When Newer is Not Better: Does Deep Learning Really Benefit Recommendation From Implicit Feedback?

In recent years, neural models have been repeatedly touted to exhibit state-of-the-art performance in recommendation. Nevertheless, multiple recent studies have revealed that the reported state-of-the-art results of many neural recommendation models cannot be reliably replicated. A primary reason is that existing evaluations are performed under various inconsistent protocols. Correspondingly, these replicability issues make it difficult to understand how much benefit we can actually gain from these neural models. It then becomes clear that a fair and comprehensive performance comparison between traditional and neural models is needed. Motivated by these issues, we perform a large-scale, systematic study to compare recent neural recommendation models against traditional ones in top-n recommendation from implicit data. We propose a set of evaluation strategies for measuring memorization performance, generalization performance, and subgroup-specific performance of recommendation models. We conduct extensive experiments with 13 popular recommendation models (including two neural models and 11 traditional ones as baselines) on nine commonly used datasets. Our experiments demonstrate that even with extensive hyper-parameter searches, neural models do not dominate traditional models in all aspects, e.g., they fare worse in terms of average HitRate. We further find that there are areas where neural models seem to outperform non-neural models, for example, in recommendation diversity and robustness between different subgroups of users and items. Our work illuminates the relative advantages and disadvantages of neural models in recommendation and is therefore an important step towards building better recommender systems.
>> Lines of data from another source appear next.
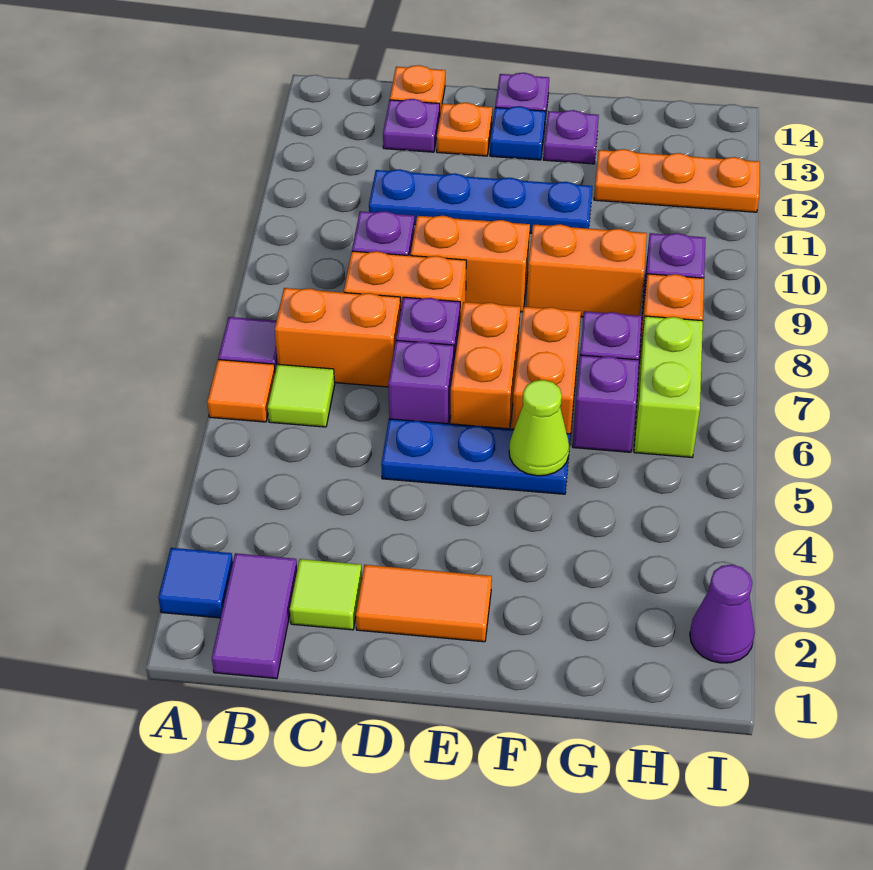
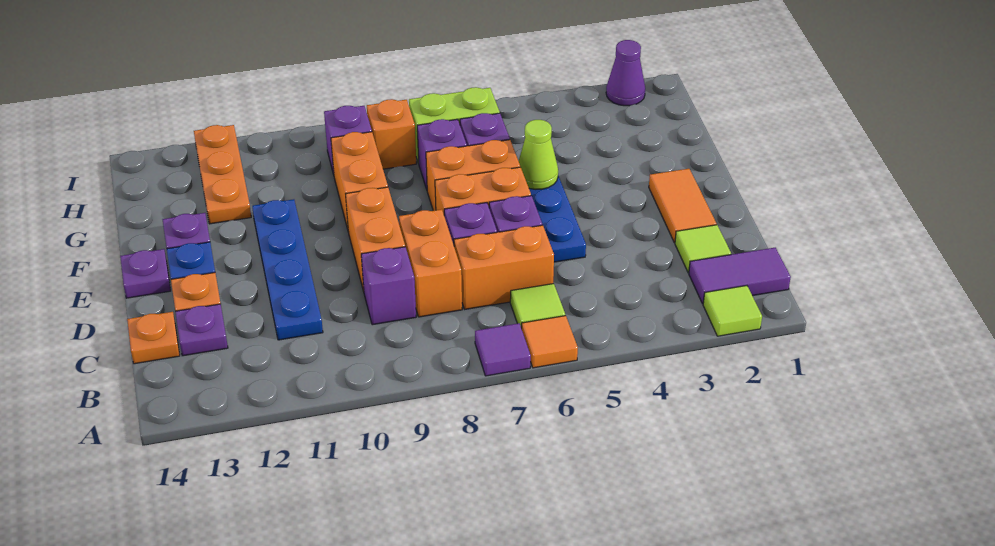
blue tile A2 level 1 -> lime tile A2 level 1
orange brick B7:C7 level 1 -> orange brick C6:C7 level 1

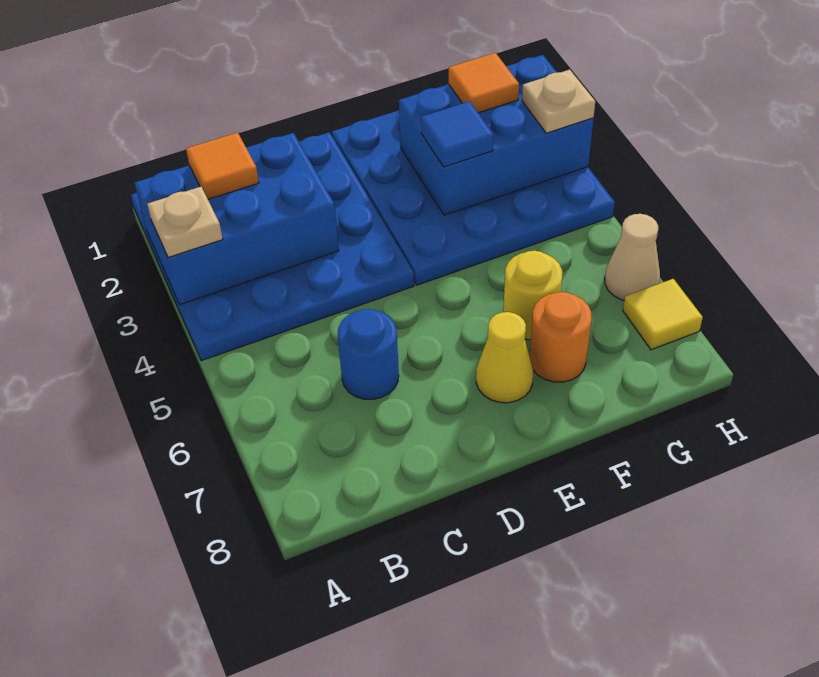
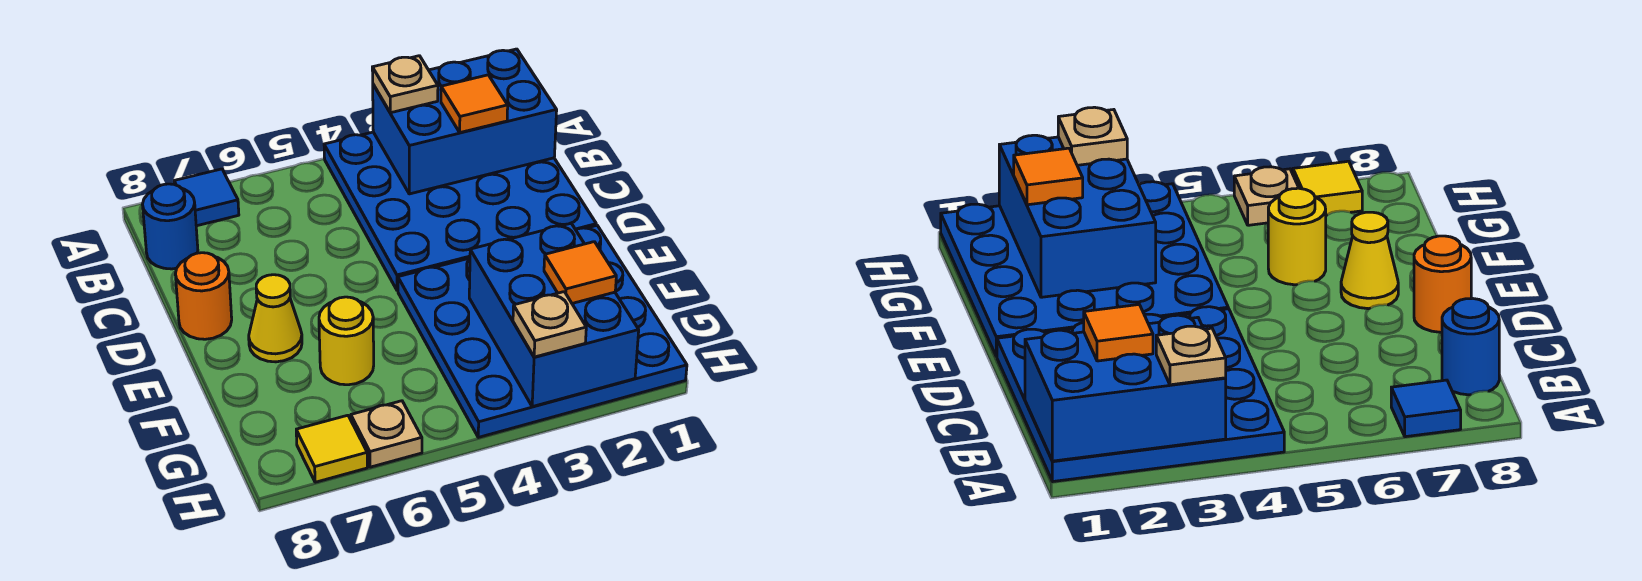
blue brick A2:C3 level 2 -> blue brick A1:B3 level 2
blue round brick C6 level 1 -> blue round brick B8 level 1
blue tile F3 level 3 -> blue tile A7 level 1
orange round brick F7 level 1 -> orange round brick D8 level 1
tan cone H6 level 1 -> tan plate H6 level 1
翻译：近年来，神经模型屡次被宣称在推荐系统中展现出最先进的性能。然而，多项最新研究揭示，许多神经推荐模型所报告的最优结果无法可靠复现。其主要原因在于现有评估是在多种不一致的协议下进行的。这种可复现性问题导致我们难以理解实际能从这些神经模型中获得多少益处。因此，对传统模型与神经模型进行公平且全面的性能比较显得尤为必要。基于此，我们开展了一项大规模系统研究，针对隐式数据中的Top-N推荐任务，比较近期神经推荐模型与传统模型的性能。我们提出了一套评估策略，用于衡量推荐模型的记忆性能、泛化性能以及子群体特定性能。我们在九个常用数据集上，对13种流行推荐模型（包括两种神经模型和11种作为基线的传统模型）进行了广泛实验。实验表明，即使经过广泛的超参数搜索，神经模型也并未在所有方面超越传统模型——例如，在平均命中率（HitRate）上表现更差。我们进一步发现，神经模型在某些领域似乎优于非神经模型，例如推荐多样性以及在不同用户和物品子群体间的鲁棒性。本研究阐明了神经模型在推荐中的相对优势与不足，因此是构建更优推荐系统的重要一步。